■ **TRECHO**:
Relembre o Massacre do Carandiru. Parte I: A manhã do dia 2

Dois de outubro de 1992, sexta-feira, véspera de eleições municipais em São Paulo. Próximo das 11h, o então diretor geral da Casa de Detenção Flamínio Fávero, Ismael Pedrosa recebia novos inquilinos. Ditava às regras, o que se podia e o que não se podia fazer no ambiente. Naquele momento, fora das salas de palestra, o pátio do Pavilhão 9 estava tomado de detentos. Próximo, dois “moradores” acertavam as contas de uma desavença iniciada semanas antes. Segundo publicação da Revista Já, de 27 de setembro de 1998, do extinto jornal Diário Popular, quatro meses antes, Antônio do Nascimento, o Barba, à época, com 36 anos, condenado por latrocínio (roubo seguido de morte) fora avisado por Luís Tavares, o Coelho, 23, que sua “mulher” – ou seja, seu parceiro sexual passivo era um estuprador. A acusação era gravíssima, pois presos não toleram crimes sexuais.

■ **MATERIAL FORNECIDO**:
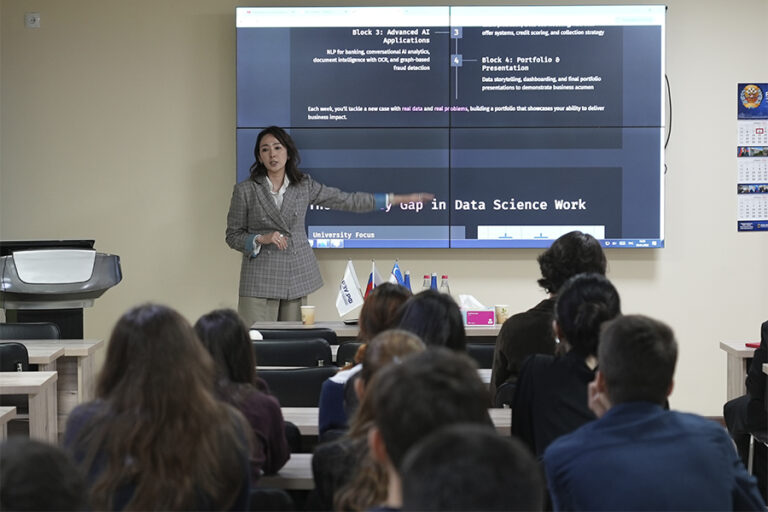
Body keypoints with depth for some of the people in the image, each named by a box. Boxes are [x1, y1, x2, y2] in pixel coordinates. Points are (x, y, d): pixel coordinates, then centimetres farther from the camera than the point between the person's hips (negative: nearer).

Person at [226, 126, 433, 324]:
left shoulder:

■ **OBJETIVO DO EXERCÍCIO**: Dê prosseguimento ao trecho sobre o Massacre do Carandiru, começando logo após a última frase apresentada.

■ **RESPOSTA AO EXERCÍCIO**:
Um briga que só envolvia duas pessoas, acabou ecoando pelos quatro cantos da penitenciária quando na manhã daquela sexta-feira, Barba resolveu acertar sua diferença com o desafeto e, deu-lhe um soco no rosto. O agredido não poderia deixar barato, perderia o respeito daqueles que considerava seus aliados. A notícia do início da briga correu rápido pelas galerias do pavilhão 9; a confusão poderia encerrar a entediante vida de 7 mil homens. Vendo a movimentação intensa no pavilhão, Pedrosa, diretor experiente, não se desesperou, sabia que podia resolver a situação na base da conversa. Nem deu tempo de negociar. Pouco antes das 13h40, policiais do batalhão vizinho ao Complexo do Carandiru já estavam posicionados no portão principal.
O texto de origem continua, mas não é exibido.